I have a somewhat similar reaction. One thing to keep in mind is that
we probably want to backport a fix for this to 8u60.
> One thought I had was if we can note the fact that we push a humongous object on to a mark stack. Then the young GC can just check if any mark stack contains a humongous object and in that case either skip reclaiming that object or go and fix the mark stack after it has been reclaimed.
That's easy to say, but I think not so easy to do in an acceptable
way. A key point is that we don't want to increase pause times to deal
with this. Simply looking through the mark stacks (global and
CMTask-local) as part of reclaiming a humongous object probably
doesn't cut it.
Thomas and I've spent some time talking about alternatives.
Thomas suggested splitting up the currently single global mark stack
to be per-region. That would allow easily discarding the associated
(at most one) mark stack entry when eagerly reclaiming a humongous
object. It might have other locality benefits too.
That would still leave the CMTask-local entries to deal with. Those
might be addressed by purging them at CMTask abort time, transferring
their contents back to the global mark stack(s). That introduces some
additional delay and possibly lock contention to that abort process,
and some startup cost to pull data back in when the task is continued.
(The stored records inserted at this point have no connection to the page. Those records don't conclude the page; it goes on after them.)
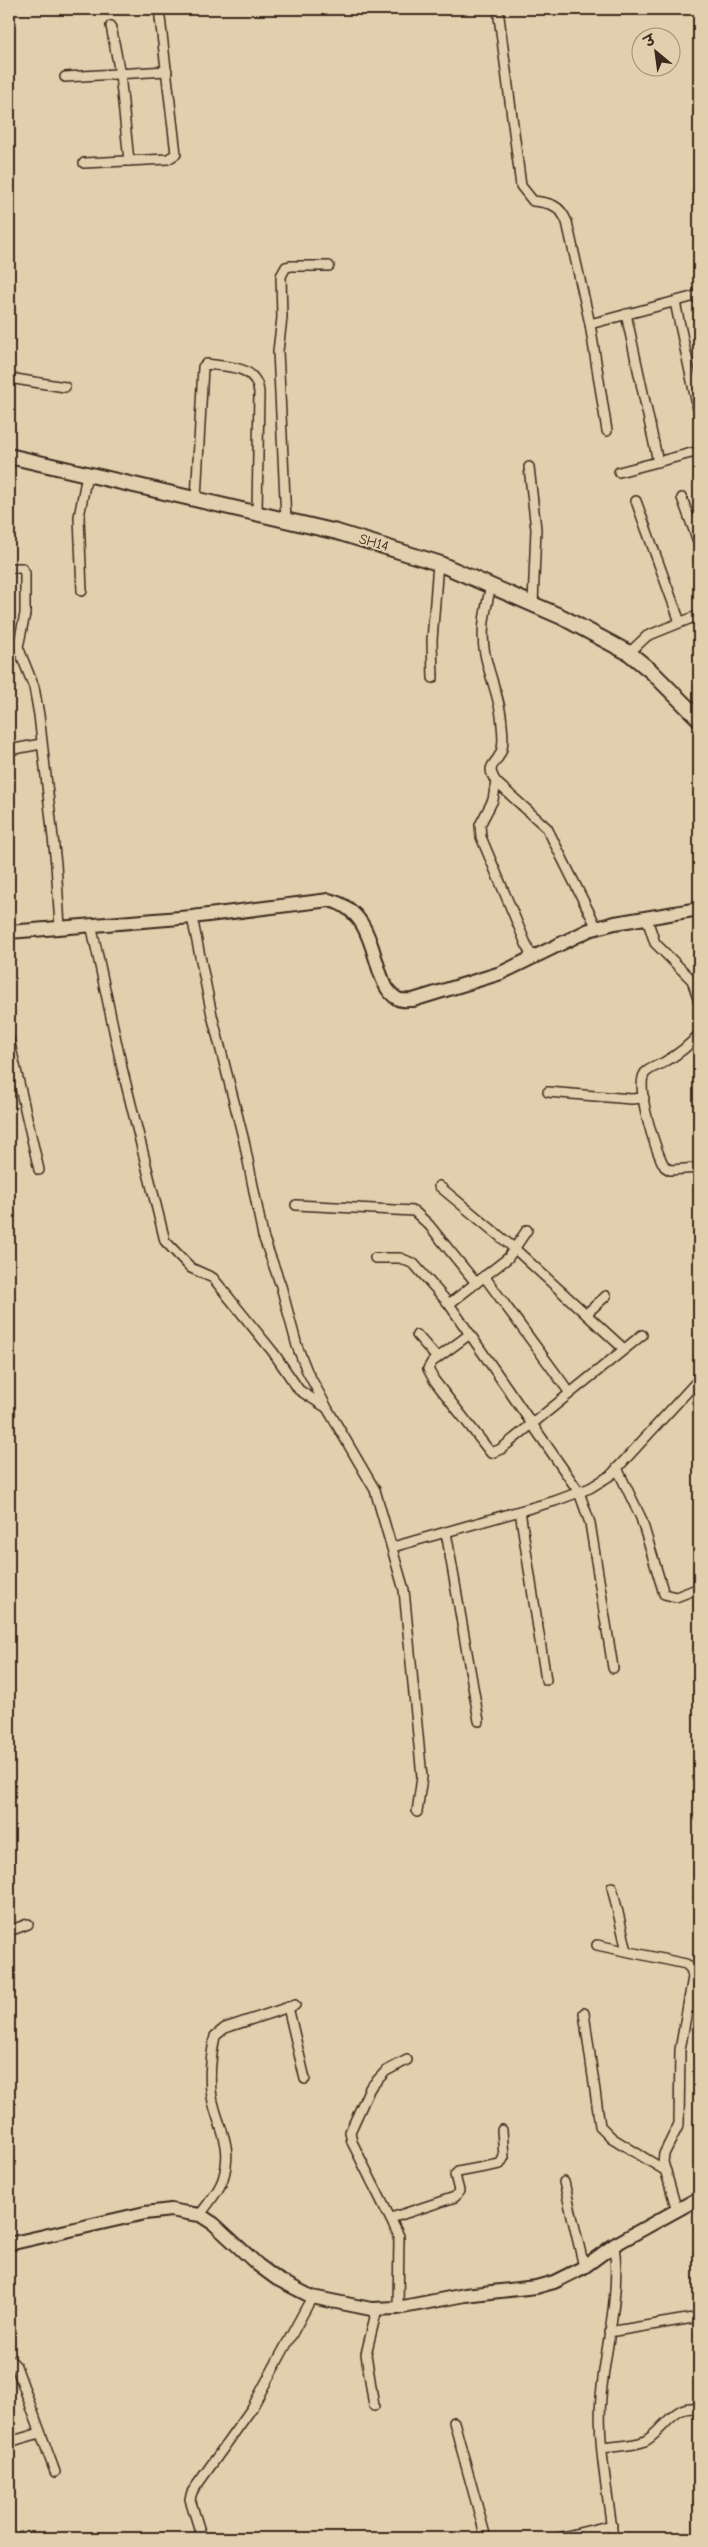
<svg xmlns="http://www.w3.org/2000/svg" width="708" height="2547" viewBox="0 0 708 2547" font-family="'Comic Neue','Playpen Sans Deva',sans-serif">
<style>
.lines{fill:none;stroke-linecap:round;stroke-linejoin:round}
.street-casing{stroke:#3b2a1e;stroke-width:12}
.secondary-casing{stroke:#3b2a1e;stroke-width:16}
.primary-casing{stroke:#3b2a1e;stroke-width:18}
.street{stroke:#e1cfad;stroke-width:9}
.secondary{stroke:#e1cfad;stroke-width:12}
.primary{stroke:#e1cfad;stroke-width:14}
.labels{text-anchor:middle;stroke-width:4;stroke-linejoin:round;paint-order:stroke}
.street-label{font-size:14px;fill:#3b2a1e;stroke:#e1cfad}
</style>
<rect width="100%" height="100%" fill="#e1cfad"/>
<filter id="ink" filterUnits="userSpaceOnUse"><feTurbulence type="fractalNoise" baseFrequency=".02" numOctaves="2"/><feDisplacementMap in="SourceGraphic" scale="10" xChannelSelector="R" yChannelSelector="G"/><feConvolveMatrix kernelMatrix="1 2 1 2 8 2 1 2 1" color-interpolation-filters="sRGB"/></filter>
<g filter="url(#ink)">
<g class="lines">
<defs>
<g id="street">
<path d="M498,9L521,186L533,201C551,203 560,205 567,222L590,324L607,431"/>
<polyline points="111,26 120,74 129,161"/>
<polyline points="65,77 167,71"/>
<polyline points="84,163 168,159 176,154 159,9"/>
<polyline points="675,302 699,414"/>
<polyline points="626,314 658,462"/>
<polyline points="590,324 699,295"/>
<polyline points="9,378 65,387"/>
<polyline points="529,467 536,529 533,604"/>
<polyline points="619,472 699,451"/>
<polyline points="682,498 699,544"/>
<path d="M196,499L203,367L206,364C228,367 256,365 259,392L257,513"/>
<polyline points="636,501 680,622"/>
<polyline points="286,520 278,351 282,318 281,276 286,267 291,266 329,266"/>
<polyline points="9,568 22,568 25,573 25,614 18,647 34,687 39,715 56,864 60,927"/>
<path d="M491,585C486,608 480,631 485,654C490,679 501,700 502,725C503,734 504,744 501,752C495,767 485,764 496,782L547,828L597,928"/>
<polyline points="82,591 79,517 87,474"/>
<polyline points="629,653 647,636 699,615"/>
<polyline points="433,678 432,640 438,563"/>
<polyline points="9,750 41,744"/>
<polyline points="496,782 493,800 480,825 481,837 532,958"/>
<polyline points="192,917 212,1015 244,1141 263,1236 281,1286 297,1346 307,1371 326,1406"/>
<polyline points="647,919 655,943 692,980 699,1002"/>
<polyline points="91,924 122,1068 165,1241 191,1268 213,1278 273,1352 299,1390 327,1408 375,1490 404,1590 422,1777 417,1812"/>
<path d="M699,1034C690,1045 677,1055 663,1063C658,1065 651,1068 646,1072C633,1082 656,1154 665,1167L670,1170L699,1168"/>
<polyline points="9,1039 39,1170"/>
<polyline points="548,1092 631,1099 644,1098"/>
<polyline points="439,1186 515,1249 624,1349"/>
<polyline points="296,1205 414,1211 429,1225 476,1283"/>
<polyline points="375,1258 400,1258 414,1264 449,1304 579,1492 590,1523 613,1668"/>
<polyline points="484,1276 570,1393"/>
<polyline points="449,1304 508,1258 527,1230"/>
<polyline points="586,1314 606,1296"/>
<polyline points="470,1334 432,1362 428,1369 434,1380 491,1453 501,1449 642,1335"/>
<polyline points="417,1335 437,1358"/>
<polyline points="617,1468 641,1518 664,1594 676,1597 699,1588"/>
<polyline points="520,1511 546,1680"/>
<polyline points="446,1532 479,1721"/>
<polyline points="393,1547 555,1501 590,1488 611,1475 699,1379"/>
<polyline points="612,1887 627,1951"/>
<polyline points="9,1931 28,1924"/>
<polyline points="597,1945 686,1964 691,1969 693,1977 680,2050 679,2124 664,2154 663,2162 677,2211"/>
<polyline points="688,2006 699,2008"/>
<polyline points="288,2007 305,2079"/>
<polyline points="584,2013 600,2126 612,2138 666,2171"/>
<polyline points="564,2182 584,2267"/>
<path d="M200,2215C207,2204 219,2192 223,2179C234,2143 218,2129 212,2097C208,2077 211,2056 215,2036L225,2028L295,2005"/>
<polyline points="391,2218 455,2197 459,2191 455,2175 458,2172 500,2164 504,2157 502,2130"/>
<polyline points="398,2308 399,2236 352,2142 350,2132 370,2088 386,2071 407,2060"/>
<polyline points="609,2332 699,2317"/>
<polyline points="9,2359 16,2366 55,2472"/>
<polyline points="374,2406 366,2354 377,2309"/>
<polyline points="454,2422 486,2538"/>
<polyline points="9,2442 40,2433"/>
<path d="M603,2448C616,2446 634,2446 645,2441C663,2432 676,2400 699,2410"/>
<polyline points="202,2538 190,2499 192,2492 252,2408 312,2297"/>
<polyline points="558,2538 612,2525"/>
<path d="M613,2538C608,2493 597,2442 601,2397C605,2346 621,2295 614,2245"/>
</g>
<g id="secondary">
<path d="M9,932L192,917L329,900C383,913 368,983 398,999C402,1001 408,1000 413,1000L501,973L589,930L615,923L699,909"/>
<polyline points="9,2244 145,2213 171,2210 187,2213 200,2215 214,2224 258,2265 277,2279 312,2297 371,2309 398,2308 465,2295 536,2287 554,2282 584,2267 614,2245 699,2198"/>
</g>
<polyline id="primary" points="9,456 337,532 438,563 562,617 629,653 651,671 699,719"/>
</defs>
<use href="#street" class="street-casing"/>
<use href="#secondary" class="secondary-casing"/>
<use href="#primary" class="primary-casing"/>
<use href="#street" class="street"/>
<use href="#secondary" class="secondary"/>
<use href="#primary" class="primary"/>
</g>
</g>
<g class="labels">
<g class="street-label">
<text transform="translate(374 542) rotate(16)" y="5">SH14</text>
</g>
</g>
<rect width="708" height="2547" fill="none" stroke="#e1cfad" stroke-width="30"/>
<rect x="15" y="15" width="678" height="2517" fill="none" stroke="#3b2a1e" stroke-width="2" filter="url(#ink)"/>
<g transform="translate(656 52) rotate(331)"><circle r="24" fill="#e1cfad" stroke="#9f8d74"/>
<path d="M0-4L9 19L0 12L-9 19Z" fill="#3b2a1e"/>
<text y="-8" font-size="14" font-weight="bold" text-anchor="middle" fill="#3b2a1e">उ</text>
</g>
</svg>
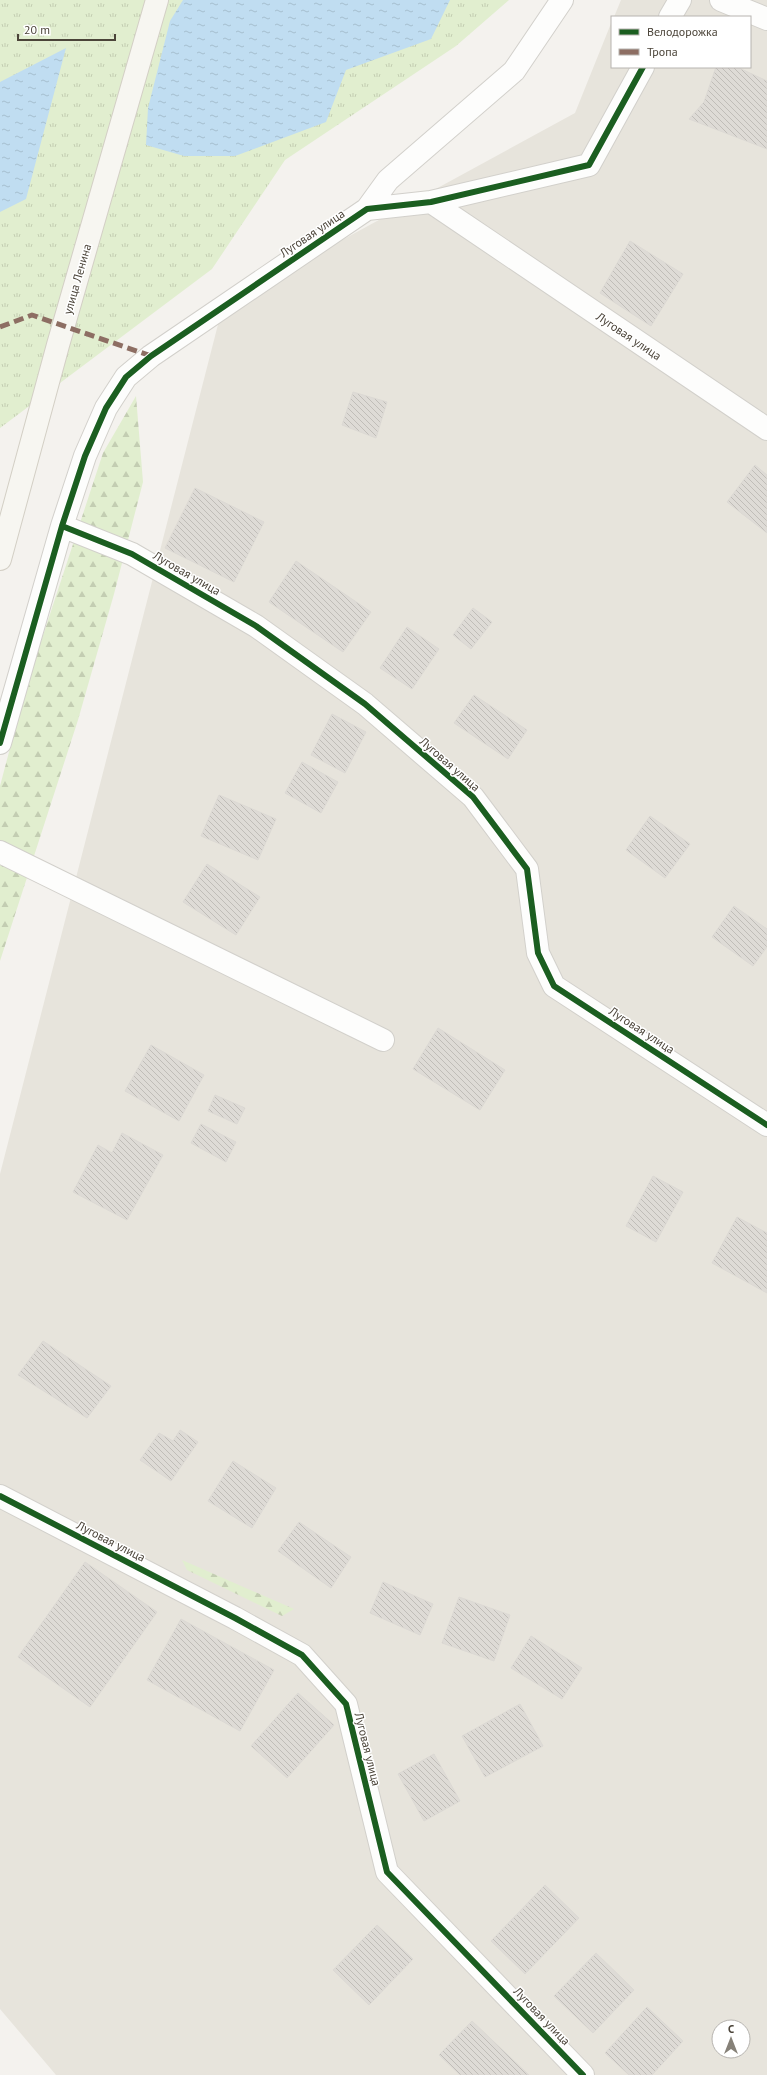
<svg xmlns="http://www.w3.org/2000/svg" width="767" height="2075" font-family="'PT Sans',sans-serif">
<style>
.residential{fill:#e7e4dc;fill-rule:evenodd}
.forest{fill:url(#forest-firs)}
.park{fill:url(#park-tufts)}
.water{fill:url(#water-ripples)}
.building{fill:url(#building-back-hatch);stroke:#dcd9d4}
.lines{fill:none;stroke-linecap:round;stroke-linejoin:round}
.street-casing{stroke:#d2d0cb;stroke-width:24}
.secondary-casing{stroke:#d3cfc5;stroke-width:24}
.street{stroke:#fdfdfc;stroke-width:22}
.secondary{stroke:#f7f6f1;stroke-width:22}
.quiet{stroke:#8d6e63;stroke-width:5;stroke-dasharray:10 5;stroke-linecap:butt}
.cycleway-casing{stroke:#fff;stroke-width:8}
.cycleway{stroke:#1b5e20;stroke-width:6}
.labels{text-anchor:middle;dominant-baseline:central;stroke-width:3;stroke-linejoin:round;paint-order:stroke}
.street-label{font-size:12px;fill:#4b4439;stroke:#fff}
</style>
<defs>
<pattern id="forest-firs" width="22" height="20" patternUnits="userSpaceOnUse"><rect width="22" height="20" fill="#e1eecf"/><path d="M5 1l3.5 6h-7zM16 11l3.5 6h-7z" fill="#c3cdb2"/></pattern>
<pattern id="park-tufts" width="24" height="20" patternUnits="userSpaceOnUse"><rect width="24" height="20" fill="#e1eecf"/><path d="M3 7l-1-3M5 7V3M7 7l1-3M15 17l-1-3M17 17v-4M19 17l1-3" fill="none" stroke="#c3cdb2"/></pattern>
<pattern id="water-ripples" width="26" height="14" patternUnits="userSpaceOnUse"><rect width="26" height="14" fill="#c0ddf1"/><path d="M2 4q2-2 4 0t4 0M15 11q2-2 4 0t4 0" fill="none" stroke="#a6bfcf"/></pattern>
<pattern id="building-back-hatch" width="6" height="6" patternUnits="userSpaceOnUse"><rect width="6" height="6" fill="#dedbd6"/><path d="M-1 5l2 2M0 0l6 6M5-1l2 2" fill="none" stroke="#c0bdb8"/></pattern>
</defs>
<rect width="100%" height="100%" fill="#f4f2ee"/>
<!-- residential -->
<path class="residential" d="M 621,0 L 767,0 L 767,2075 L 56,2075 L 0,2009 L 0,1174 L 223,305 L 575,113 L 612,21 L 612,67 L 750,67 L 750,17 L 614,17 ZM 719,2027 L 743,2027 L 743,2051 L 719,2051 Z"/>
<!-- forest -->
<path class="forest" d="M 136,396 L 143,482 L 114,594 L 78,720 L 0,961 L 0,786 L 27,684 L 103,453 Z
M 182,1560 L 294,1609 L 282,1616 L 187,1570 Z"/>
<!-- park -->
<path class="park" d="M 0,0 L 509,0 L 456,46 L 285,160 L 212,269 L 0,428 Z"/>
<!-- water -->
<path class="water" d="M 183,0 L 450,0 L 431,39 L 346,70 L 326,122 L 235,156 L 184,156 L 146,145 L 148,108 L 170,21 Z
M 66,48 L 26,199 L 0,212 L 0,82 Z"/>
<!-- building -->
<path class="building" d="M 716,67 L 737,67 L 767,81 L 767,149 L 689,119 L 704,102 Z
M 630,241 L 683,274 L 651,326 L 600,293 Z
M 353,392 L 387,402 L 376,438 L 342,425 Z
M 755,465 L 767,475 L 767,533 L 727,502 Z
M 195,488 L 264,522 L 234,582 L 165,548 Z
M 296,561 L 371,612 L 343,652 L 269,602 Z
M 473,608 L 492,622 L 471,649 L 453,635 Z
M 407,627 L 439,649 L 412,689 L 380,668 Z
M 474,695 L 527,730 L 508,759 L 454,723 Z
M 332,714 L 366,732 L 345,773 L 311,755 Z
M 302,762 L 338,782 L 321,813 L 285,793 Z
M 219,795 L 276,819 L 258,860 L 201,836 Z
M 650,816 L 690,844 L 665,878 L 626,850 Z
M 207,864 L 260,897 L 236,935 L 183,902 Z
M 734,906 L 767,929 L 767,947 L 753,966 L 712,937 Z
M 438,1028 L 505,1070 L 480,1110 L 413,1069 Z
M 151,1045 L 204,1075 L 179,1121 L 125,1091 Z
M 215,1095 L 245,1108 L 237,1124 L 208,1111 Z
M 201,1124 L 236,1142 L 226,1162 L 191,1143 Z
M 122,1133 L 163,1155 L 127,1220 L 73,1192 L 98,1145 L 112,1153 Z
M 653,1176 L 683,1192 L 656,1242 L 626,1226 Z
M 737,1217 L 767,1233 L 767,1293 L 712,1263 Z
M 43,1341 L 111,1386 L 87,1418 L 18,1375 Z
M 180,1430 L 198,1442 L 171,1481 L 140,1460 L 159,1433 L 173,1441 Z
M 233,1461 L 276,1488 L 252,1528 L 208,1501 Z
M 299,1522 L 351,1557 L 331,1588 L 278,1551 Z
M 85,1562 L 157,1612 L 90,1707 L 18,1657 Z
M 383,1582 L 433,1604 L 420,1635 L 370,1613 Z
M 459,1597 L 510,1615 L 494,1661 L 442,1643 Z
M 181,1619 L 274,1670 L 240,1731 L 147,1680 Z
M 531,1636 L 582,1668 L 562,1699 L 511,1668 Z
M 298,1693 L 334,1725 L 287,1778 L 251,1746 Z
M 520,1704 L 543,1746 L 485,1777 L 462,1736 Z
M 434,1754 L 460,1801 L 424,1821 L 398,1774 Z
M 545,1885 L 579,1918 L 525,1974 L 491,1941 Z
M 377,1925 L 413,1959 L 369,2005 L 333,1970 Z
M 596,1953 L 634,1990 L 593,2033 L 554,1996 Z
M 647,2007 L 683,2041 L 652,2075 L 629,2075 L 605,2053 Z
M 472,2021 L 529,2075 L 460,2075 L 439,2055 Z"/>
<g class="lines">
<defs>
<path id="street" d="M 721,0 L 767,19
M 670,17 L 680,0
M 431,202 L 767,429
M 367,209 L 388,180 L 514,71 L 562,0
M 62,526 L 132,554 L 256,626 L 365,704 L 473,797 L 527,869 L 538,953 L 554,986 L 767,1125
M 0,743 L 62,526 L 85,456 L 106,408 L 126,377 L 151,356 L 367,209 L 431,202 L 589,165 L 643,67
M 0,852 L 383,1040
M 0,1496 L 235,1618 L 302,1655 L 346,1704 L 387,1872 L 583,2075"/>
<path id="secondary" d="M 0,559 L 58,345 L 157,0"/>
</defs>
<!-- street casing -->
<use href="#street" class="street-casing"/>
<!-- secondary casing -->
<use href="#secondary" class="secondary-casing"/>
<!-- street -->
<use href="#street" class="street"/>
<!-- secondary -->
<use href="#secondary" class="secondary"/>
<!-- quiet -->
<path class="quiet" d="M 0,327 L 32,315 L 151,356"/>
<defs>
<path id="cycleway" d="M 62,526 L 132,554 L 256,626 L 365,704 L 473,797 L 527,869 L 538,953 L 554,986 L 767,1125
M 0,743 L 62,526 L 85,456 L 106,408 L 126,377 L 151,356 L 367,209 L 431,202 L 589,165 L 643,67
M 0,1496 L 235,1618 L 302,1655 L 346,1704 L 387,1872 L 583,2075"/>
</defs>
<!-- cycleway casing -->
<use href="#cycleway" class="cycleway-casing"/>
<!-- cycleway -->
<use href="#cycleway" class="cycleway"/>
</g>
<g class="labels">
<!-- street labels -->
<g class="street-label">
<text transform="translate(312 233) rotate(-34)">Луговая улица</text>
<text transform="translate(77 279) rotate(-74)">улица Ленина</text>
<text transform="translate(629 336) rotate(34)">Луговая улица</text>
<text transform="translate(187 573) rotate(30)">Луговая улица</text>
<text transform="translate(450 764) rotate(41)">Луговая улица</text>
<text transform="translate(642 1030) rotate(33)">Луговая улица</text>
<text transform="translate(111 1541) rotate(27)">Луговая улица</text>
<text transform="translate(368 1749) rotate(76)">Луговая улица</text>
<text transform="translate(542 2016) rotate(46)">Луговая улица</text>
</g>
</g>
<!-- legend -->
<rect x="611" y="16" width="140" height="52" fill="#ffffff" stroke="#b7b4b0"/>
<rect x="619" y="29" width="20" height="6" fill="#1b5e20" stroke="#b7b4b0"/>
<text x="647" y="36" font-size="12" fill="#4b4439">Велодорожка</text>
<rect x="619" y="49" width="20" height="6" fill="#8d6e63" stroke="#b7b4b0"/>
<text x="647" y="56" font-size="12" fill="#4b4439">Тропа</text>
<!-- north arrow -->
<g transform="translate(731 2039)"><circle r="19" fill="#ffffff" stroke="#b7b4b0"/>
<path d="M0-3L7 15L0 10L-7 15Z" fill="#868178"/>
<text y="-6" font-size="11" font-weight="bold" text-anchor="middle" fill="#4b4439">С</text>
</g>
<!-- scale -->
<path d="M18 34v6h97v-6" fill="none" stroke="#4b4439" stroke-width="2"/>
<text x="24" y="34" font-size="12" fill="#4b4439" stroke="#ffffff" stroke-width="3" paint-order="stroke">20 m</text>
</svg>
Rather than purging at abort, we could filter the CMTask-local entries
at continuation. That would require some care to deal with one task
attempting to steal entries from another that hasn't completed the
filtering process. However, anothing along this line still requires a
filtering predicate, e.g. is_stale_humongous_marked_entry.
This is the sort of thing I was talking about when I referred to
alternatives "being complicated".
Segregating (potentially reclaimable) humongous objects from others in
the mark stack (in order to limit the mark stack cleanup work) will
add overhead to the marking process too.
We could try to make is_stale_humongous_marked_entry less heuristic.
Perhaps a bit per region; all clear at the start of a concurrent
marking cycle. When eagerly reclaiming a humongous object, set the bit
for the start region. Filter by testing the bit. (Actual
implementation might be a byte, to avoid additional bit manipulation
overhead.) This could be done independently of any changes related to
the mark stacks. The answer *should* be the same either way, but a
more direct mechanism might better survive future changes.